What is continuity correction in statistics

The continuity correction comes up most often when we are using the normal approximation to the binomial. It comes up sometimes when we are approximating a Poisson distribution with large $\lambda$ by a normal.

Let $X$ be a binomially distributed random variable that represents the number of successes in $n$ independent trials, where the probability of success on ay trial is $p$. Let $Y$ be a normal random variable with the same mean and the same variance as $X$.

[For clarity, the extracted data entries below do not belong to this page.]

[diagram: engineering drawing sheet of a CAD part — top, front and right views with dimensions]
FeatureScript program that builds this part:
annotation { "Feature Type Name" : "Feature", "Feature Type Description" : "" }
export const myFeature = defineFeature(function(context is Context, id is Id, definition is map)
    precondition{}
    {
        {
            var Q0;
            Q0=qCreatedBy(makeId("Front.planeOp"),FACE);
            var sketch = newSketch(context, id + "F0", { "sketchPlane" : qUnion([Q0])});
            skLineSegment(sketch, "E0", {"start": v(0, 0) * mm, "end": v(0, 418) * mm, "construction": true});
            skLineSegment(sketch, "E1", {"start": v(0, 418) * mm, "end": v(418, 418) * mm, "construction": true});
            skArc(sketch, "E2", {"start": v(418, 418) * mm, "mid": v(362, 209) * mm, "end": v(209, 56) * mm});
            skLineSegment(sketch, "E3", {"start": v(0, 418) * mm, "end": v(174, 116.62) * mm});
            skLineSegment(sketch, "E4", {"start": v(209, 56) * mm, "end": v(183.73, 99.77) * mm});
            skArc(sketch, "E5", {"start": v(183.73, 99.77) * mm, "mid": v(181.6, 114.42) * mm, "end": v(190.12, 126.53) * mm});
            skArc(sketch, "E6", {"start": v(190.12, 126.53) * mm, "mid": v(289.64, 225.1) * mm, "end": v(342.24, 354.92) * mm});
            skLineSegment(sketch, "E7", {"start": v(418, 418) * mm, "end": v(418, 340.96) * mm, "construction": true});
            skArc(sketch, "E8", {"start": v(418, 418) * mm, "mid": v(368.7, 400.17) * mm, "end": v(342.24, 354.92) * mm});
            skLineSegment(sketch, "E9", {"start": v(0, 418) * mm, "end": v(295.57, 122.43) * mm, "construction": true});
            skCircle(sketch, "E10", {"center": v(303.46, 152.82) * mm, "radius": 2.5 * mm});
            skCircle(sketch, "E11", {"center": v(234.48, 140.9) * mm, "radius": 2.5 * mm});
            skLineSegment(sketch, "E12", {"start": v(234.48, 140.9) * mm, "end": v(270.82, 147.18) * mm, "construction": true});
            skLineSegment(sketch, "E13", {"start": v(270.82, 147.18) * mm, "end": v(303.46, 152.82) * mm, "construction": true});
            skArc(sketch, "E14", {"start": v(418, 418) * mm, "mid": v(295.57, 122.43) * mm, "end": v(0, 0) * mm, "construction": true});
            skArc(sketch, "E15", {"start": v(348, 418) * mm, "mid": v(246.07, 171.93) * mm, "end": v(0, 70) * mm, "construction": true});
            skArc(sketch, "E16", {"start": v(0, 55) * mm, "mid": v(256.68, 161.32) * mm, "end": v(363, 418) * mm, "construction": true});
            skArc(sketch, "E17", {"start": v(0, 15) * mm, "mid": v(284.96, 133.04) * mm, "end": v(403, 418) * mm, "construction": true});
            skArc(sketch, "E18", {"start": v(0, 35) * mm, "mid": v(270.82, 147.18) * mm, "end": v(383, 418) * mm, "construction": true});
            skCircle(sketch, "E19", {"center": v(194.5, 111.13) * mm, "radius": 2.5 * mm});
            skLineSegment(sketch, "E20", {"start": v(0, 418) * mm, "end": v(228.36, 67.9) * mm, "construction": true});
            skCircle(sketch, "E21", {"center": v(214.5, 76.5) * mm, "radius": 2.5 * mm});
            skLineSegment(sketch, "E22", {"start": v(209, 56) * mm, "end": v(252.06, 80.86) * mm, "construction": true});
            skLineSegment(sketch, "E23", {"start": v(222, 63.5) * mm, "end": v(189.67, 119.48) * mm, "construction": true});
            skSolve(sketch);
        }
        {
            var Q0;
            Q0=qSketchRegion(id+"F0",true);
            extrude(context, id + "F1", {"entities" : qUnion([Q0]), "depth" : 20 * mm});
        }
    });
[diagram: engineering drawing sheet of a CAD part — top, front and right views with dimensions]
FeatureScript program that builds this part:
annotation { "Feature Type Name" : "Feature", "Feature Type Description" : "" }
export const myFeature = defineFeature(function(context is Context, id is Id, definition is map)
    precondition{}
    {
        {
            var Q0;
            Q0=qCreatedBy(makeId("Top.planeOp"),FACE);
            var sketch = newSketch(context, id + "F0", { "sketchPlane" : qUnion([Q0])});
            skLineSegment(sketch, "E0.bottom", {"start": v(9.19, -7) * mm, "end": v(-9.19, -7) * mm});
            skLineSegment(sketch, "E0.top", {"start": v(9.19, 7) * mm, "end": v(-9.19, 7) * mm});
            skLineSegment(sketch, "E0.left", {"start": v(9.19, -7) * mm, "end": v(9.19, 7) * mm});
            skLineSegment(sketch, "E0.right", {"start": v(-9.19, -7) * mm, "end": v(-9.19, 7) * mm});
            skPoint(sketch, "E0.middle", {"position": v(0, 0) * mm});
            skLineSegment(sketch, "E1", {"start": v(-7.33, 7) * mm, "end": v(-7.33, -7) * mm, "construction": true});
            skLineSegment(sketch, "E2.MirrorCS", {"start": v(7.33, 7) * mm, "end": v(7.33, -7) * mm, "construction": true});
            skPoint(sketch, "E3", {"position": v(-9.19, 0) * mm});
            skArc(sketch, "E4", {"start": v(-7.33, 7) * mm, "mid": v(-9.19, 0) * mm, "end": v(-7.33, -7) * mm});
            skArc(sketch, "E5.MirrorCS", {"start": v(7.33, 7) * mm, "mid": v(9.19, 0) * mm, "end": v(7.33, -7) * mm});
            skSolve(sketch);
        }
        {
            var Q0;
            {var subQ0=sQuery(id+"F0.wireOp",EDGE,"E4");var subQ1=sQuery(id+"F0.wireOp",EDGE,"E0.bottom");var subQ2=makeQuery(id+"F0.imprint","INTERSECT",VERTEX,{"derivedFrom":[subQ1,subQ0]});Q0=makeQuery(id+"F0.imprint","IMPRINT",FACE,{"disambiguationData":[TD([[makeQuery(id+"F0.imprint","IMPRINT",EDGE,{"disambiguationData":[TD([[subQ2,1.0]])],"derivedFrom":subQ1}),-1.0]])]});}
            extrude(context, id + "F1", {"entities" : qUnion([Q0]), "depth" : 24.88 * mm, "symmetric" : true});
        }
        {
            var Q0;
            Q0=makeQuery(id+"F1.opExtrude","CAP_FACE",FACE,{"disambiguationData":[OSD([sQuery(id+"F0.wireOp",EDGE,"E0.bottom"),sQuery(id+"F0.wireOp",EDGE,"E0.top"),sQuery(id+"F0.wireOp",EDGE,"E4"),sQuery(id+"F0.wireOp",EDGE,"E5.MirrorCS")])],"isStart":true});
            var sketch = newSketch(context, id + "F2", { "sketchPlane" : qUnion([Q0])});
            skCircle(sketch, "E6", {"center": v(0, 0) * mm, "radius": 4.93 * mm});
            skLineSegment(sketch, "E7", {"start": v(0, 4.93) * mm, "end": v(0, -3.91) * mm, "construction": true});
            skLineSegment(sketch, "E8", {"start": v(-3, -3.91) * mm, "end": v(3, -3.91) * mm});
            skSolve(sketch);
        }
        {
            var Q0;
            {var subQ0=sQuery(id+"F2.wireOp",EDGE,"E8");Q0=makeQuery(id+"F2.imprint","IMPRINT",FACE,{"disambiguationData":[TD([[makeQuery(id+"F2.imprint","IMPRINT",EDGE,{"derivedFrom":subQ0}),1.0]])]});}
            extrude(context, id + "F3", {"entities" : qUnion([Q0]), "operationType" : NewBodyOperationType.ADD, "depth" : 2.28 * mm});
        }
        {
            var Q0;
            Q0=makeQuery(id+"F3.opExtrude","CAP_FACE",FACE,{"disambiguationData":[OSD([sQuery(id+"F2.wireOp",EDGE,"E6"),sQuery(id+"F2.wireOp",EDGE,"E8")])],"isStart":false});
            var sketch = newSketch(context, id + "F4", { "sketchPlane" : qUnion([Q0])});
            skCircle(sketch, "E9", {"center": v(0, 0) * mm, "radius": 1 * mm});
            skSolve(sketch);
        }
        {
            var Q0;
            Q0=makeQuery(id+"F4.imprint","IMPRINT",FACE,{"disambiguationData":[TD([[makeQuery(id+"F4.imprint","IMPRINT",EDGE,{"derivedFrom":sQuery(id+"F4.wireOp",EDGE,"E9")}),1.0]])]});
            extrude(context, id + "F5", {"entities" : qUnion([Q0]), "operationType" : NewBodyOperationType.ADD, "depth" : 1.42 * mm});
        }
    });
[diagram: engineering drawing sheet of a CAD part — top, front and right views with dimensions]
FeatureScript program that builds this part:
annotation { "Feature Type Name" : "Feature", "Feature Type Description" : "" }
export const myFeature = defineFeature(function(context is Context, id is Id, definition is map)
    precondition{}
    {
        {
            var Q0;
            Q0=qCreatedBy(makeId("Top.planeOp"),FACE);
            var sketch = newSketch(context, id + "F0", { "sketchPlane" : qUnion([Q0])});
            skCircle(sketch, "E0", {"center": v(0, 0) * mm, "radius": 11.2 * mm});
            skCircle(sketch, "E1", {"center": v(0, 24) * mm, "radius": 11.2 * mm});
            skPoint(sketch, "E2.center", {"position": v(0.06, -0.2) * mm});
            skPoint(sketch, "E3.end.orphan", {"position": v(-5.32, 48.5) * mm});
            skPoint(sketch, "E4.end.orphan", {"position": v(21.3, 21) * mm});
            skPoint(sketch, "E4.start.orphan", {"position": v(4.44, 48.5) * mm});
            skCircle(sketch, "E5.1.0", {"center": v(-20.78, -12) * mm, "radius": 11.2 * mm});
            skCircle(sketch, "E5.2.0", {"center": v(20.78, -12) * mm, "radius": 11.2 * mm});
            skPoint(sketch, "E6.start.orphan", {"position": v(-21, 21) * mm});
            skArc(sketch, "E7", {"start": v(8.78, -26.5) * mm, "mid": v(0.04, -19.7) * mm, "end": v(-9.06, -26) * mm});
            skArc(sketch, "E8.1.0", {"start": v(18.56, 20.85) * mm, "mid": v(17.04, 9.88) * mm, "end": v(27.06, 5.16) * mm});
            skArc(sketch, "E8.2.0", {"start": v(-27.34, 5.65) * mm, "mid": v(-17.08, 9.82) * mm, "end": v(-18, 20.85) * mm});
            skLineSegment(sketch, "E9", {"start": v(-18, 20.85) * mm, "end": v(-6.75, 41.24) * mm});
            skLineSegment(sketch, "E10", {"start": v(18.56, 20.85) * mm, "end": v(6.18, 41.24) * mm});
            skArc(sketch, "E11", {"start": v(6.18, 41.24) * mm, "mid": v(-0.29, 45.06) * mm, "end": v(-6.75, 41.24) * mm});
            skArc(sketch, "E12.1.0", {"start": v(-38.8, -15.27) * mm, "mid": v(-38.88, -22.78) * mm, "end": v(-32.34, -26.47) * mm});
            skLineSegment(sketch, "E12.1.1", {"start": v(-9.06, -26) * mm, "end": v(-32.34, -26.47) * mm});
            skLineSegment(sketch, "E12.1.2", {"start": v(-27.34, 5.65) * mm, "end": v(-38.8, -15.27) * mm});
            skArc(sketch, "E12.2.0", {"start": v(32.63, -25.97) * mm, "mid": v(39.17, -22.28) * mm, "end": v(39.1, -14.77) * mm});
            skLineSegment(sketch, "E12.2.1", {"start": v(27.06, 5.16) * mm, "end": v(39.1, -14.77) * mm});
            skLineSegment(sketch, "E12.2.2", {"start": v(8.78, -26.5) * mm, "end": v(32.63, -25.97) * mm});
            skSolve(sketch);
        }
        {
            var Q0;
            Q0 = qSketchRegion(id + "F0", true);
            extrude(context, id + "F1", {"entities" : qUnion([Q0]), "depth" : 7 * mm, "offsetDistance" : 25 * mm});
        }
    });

Suppose that $npq$ is not too small. Then if $k$ is an integer, $\Pr(X\le k)$ is reasonably well-approximated by $\Pr(Y\le k)$. It is ordinarily better approximated by $\Pr(Y\le k+\frac{1}{2})$. The difference can be significant when $n$ is not large. When $np(1-p)$ is big, say bigger than $100$, the continuity correction makes little practical difference.

The continuity correction is less important than it used to be. For with modern software, we can compute $\Pr(X\le k)$ essentially exactly.

It is easy to get confused when using the continuity correction. In particular, the question that you asked comes up: when do we add $\frac{1}{2}$, and when do we subtract? I deal with that by remembering only one rule. To repeat,

Rule: If $k$ is an integer, then $\Pr(X\le k)\approx \Pr(Y\le k+\frac{1}{2})$, where $Y$ is a normal with the same mean and variance as $X$.

Let us look at a couple of examples. Let $X$ have binomial distribution. Approximate the probability that $X\lt k$, where $k$ is an integer. This doesn't quite look like our Rule. Note we have $\lt k$, not $\le k$. But $X\lt k$ if and only if $X\le k-1$. Now we are of the right shape. The answer is, approximately, $\Pr(Y\le (k-1+\frac{1}{2}$, where $Y$ is the appropriate normal. This is $\Pr(Y\le k-\frac{1}{2}$, so in a sense we sutracted. But it all came from the one Rule, where we always add, but pay close attention to the difference between $\lt$ and $\le$.

What is the probability that $X\gt k$? This is $1-\Pr(X\le k)$. Thus we get that the result is approximately $1-\Pr(Y\le k+\frac{1}{2})$.

A numerical example: Toss a fair coin $100$ times. Approximate the probability that the number of heads is $\le 55$.

By working directly with the binomial, and software, I get this is, to $6$ figures, $0.864373$. That's the "right" answer.

Using $\Pr(Y\le 55)$, where $Y$ is normal mean $50$, standard deviation $5$, no continuity correction, I get the approximation $0.8413$.

Using the continuity correction, I get the approximation $0.8643$. I should really do a few other examples, the continuity correction is too good here!